Let me confess that I’ve taken a liberty with our Gospel text today. What is actually on the calendar is the next part of this story. Martha’s sister Mary comes to Jesus; she greets him the same way Martha did: “‘Lord, if you had been here, my brother would not have died.” She is weeping and the others gathered there are weeping and Jesus starts to weep too. Then he goes to the tomb where Lazarus is laid, and he raises him from the dead. 

It’s a powerful and important story. But this part – Jesus’ dialogue with Martha – is more reflective of our experiences of loss. For that reason, it’s often used as a text at funerals. 

Like Martha, we might reproach God: Surely, if you had been here – beside this hospital bed, on this dark road, in this lonely room – my loved one would not have died.

Like Martha, we hope to see our loved ones again one day – what the Rite I funeral service calls “a reasonable and holy hope” – but that Last Day seems too distant to offer much immediate comfort. 

Like Martha – like Job! – we try to find some kind of grounding in a conviction that, whatever else happens, God is God. 

Martha’s brother is restored to her, mere moments later. That’s not how it usually happens. 

We lose someone – or something: possibilities, precious things, beloved places. And we grieve. We ache. We rage. Sometimes we go numb. 

Today our All Saints texts tell us: God sees. God hears. God weeps with us. And that the new reality that is slowly and mysteriously being born, under and behind and within our reality – in God’s new world, promised in our Isaiah and Revelation texts, written nearly a thousand years apart – Death will be no more. There will be an end to grief, to loss. A loving God will wipe away all our tears. 

In the meantime, tough: how do we live in this reality? Where not to love seems intolerably lonely –  but to love means the inevitability of loss? 

In the Marvel TV series Wandavision, a character speaks to another character, who is grieving deep losses, and says: What is grief but love persevering? 

What is grief but love persevering? A beautiful line just asking to be quoted in a sermon. But I’m sure that many in grief, if there were a switch to flip to turn off that love when the beloved is gone, would consider it. Just to ease the ache of absence. 

But there is no switch. We were made for love, and so we were made for grief. 

At our clergy retreat last week we were invited to spend some time with a poem. The one that spoke to me was by Rainer Maria Rilke. It imagines the words God speaks to each soul just before it begins its life on earth – including this: 

Let everything happen to you: the beautiful and the terrifying.

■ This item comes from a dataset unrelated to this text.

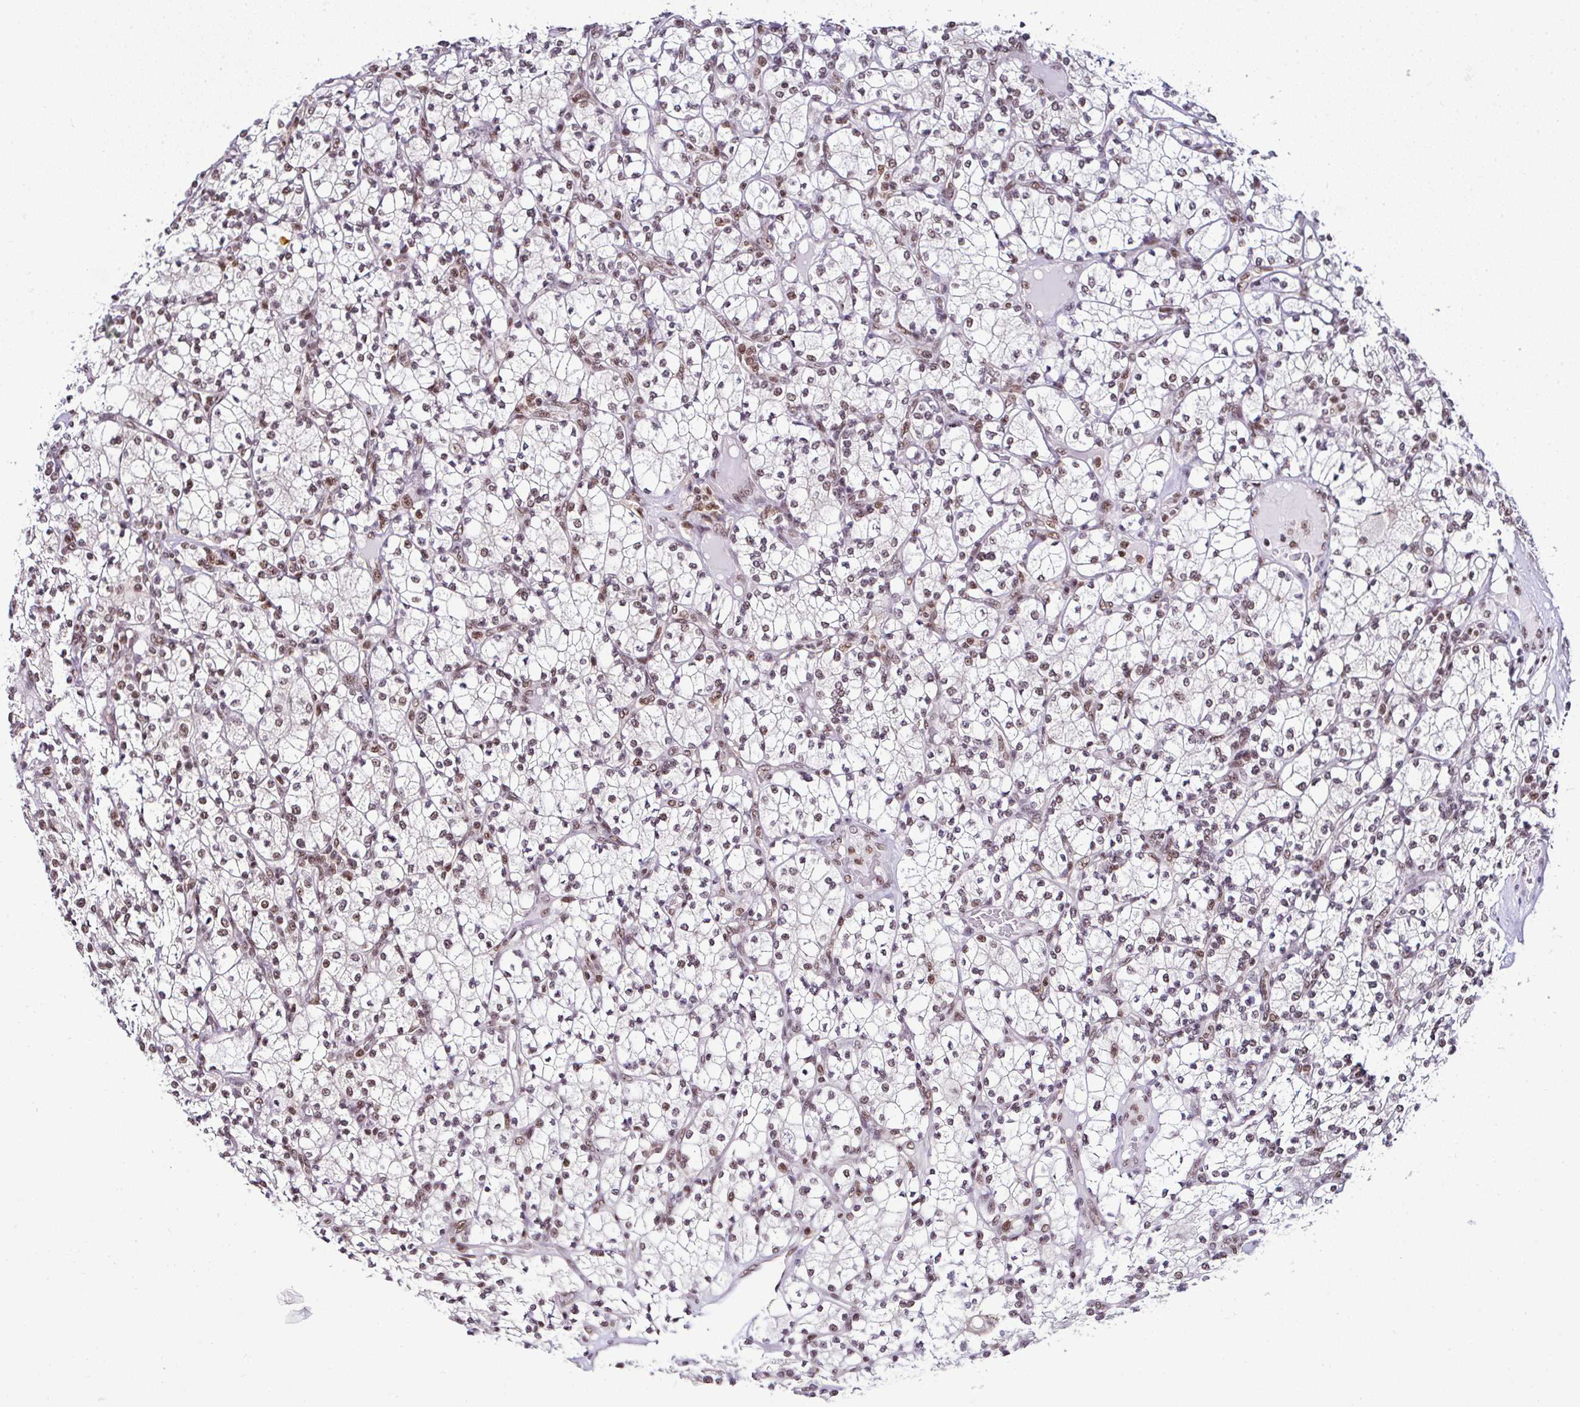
{"staining": {"intensity": "moderate", "quantity": "25%-75%", "location": "nuclear"}, "tissue": "renal cancer", "cell_type": "Tumor cells", "image_type": "cancer", "snomed": [{"axis": "morphology", "description": "Adenocarcinoma, NOS"}, {"axis": "topography", "description": "Kidney"}], "caption": "Immunohistochemistry photomicrograph of renal cancer stained for a protein (brown), which shows medium levels of moderate nuclear positivity in about 25%-75% of tumor cells.", "gene": "PTPN2", "patient": {"sex": "male", "age": 77}}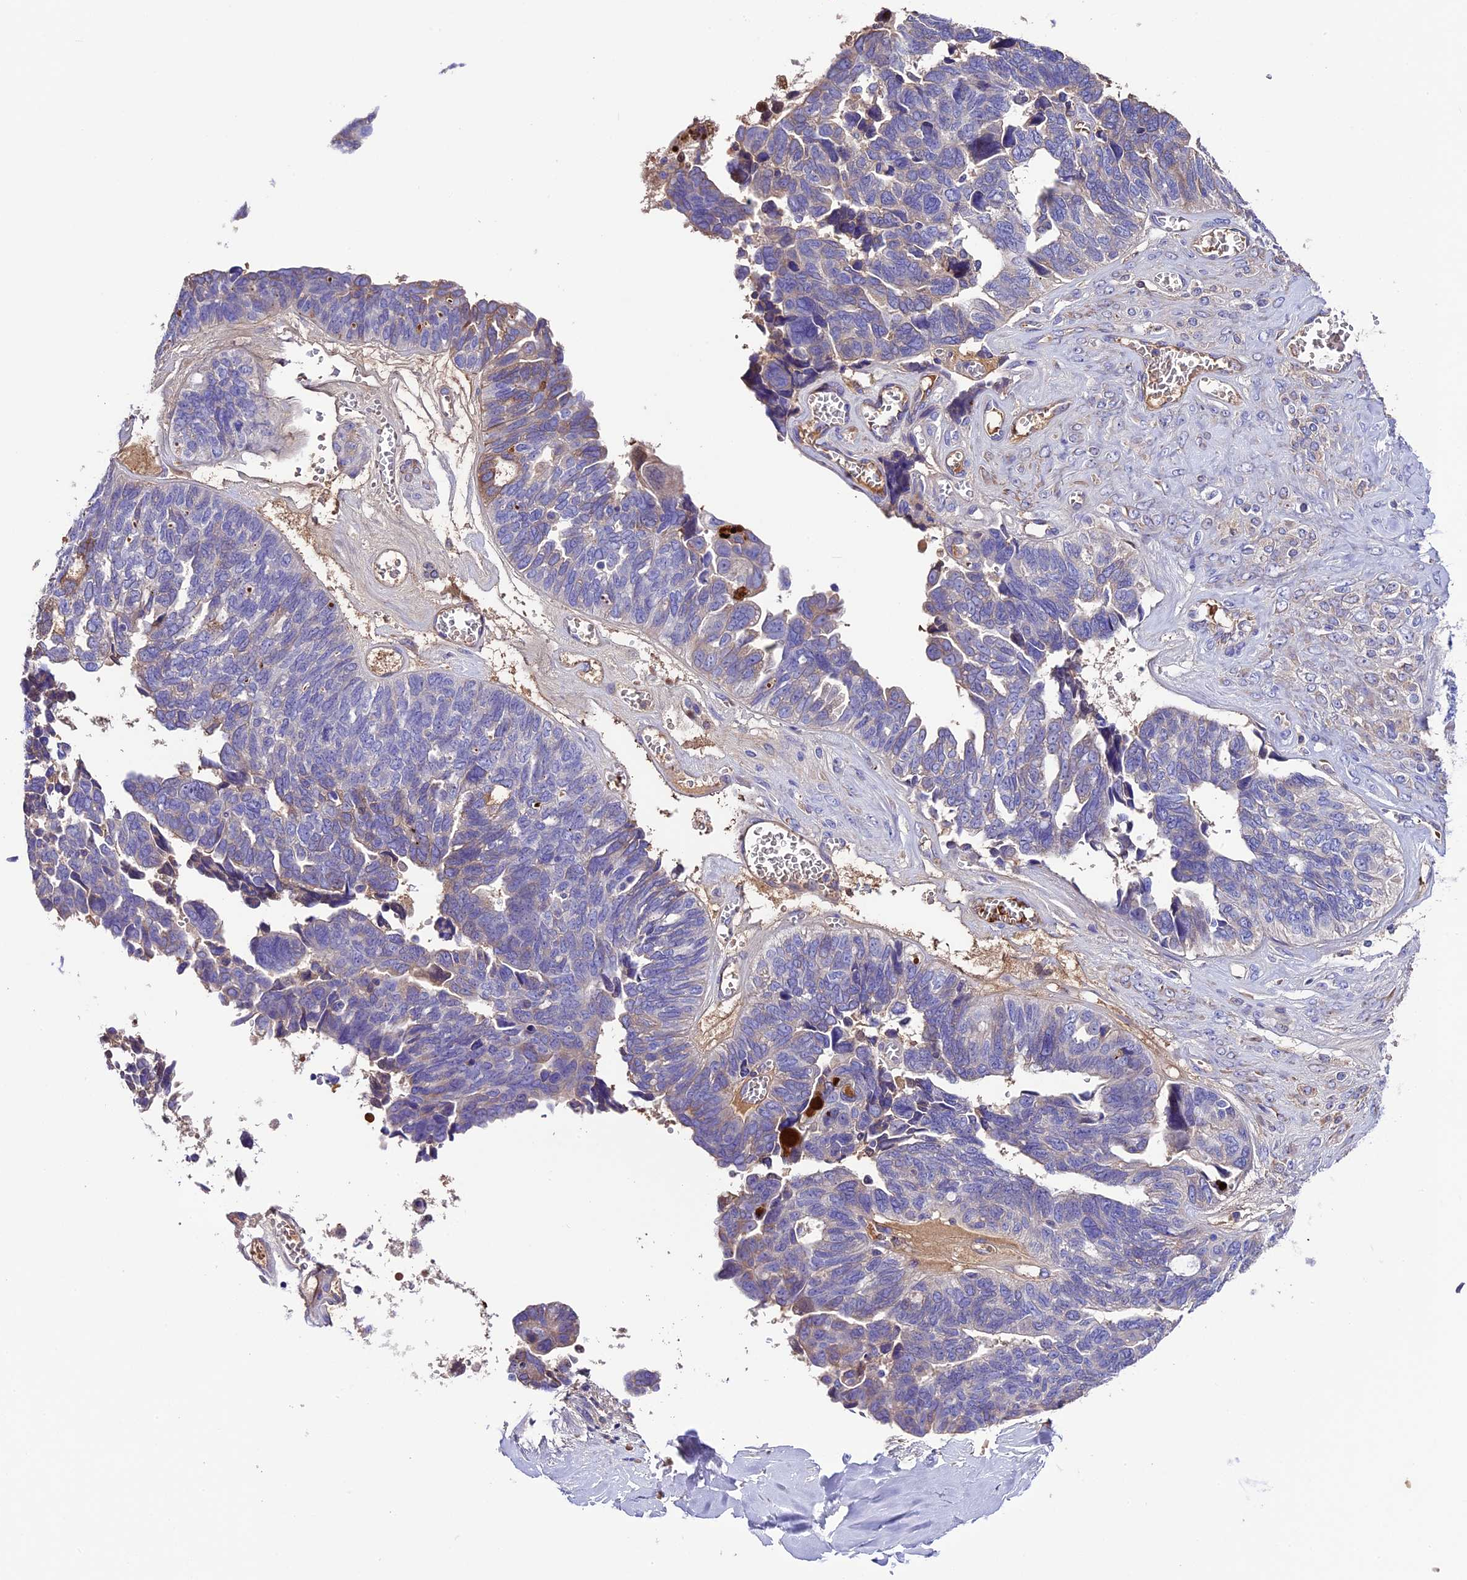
{"staining": {"intensity": "weak", "quantity": "<25%", "location": "cytoplasmic/membranous,nuclear"}, "tissue": "ovarian cancer", "cell_type": "Tumor cells", "image_type": "cancer", "snomed": [{"axis": "morphology", "description": "Cystadenocarcinoma, serous, NOS"}, {"axis": "topography", "description": "Ovary"}], "caption": "This image is of ovarian cancer stained with immunohistochemistry to label a protein in brown with the nuclei are counter-stained blue. There is no expression in tumor cells.", "gene": "TCP11L2", "patient": {"sex": "female", "age": 79}}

One must just keep going. No feeling is final. 

Don’t let yourself lose Me. 

In my favorite Barbara Kingsolver novel, Animal Dreams, there’s a quotation that I think of pretty often – You can’t just replace people you love with other people. But you can trust that there will keep on being people to love.  

The promise isn’t that love will always be easy. It’s that love is never wasted. 

The promise isn’t that there will be no loss. It’s that what is lost will one day be restored.

The promise isn’t that there will be no tears. It’s that – someday, somehow, somewhere – our tears will be tenderly wiped away, by a God who knows our hearts and holds all our sorrows in the same loving hands that framed the universe.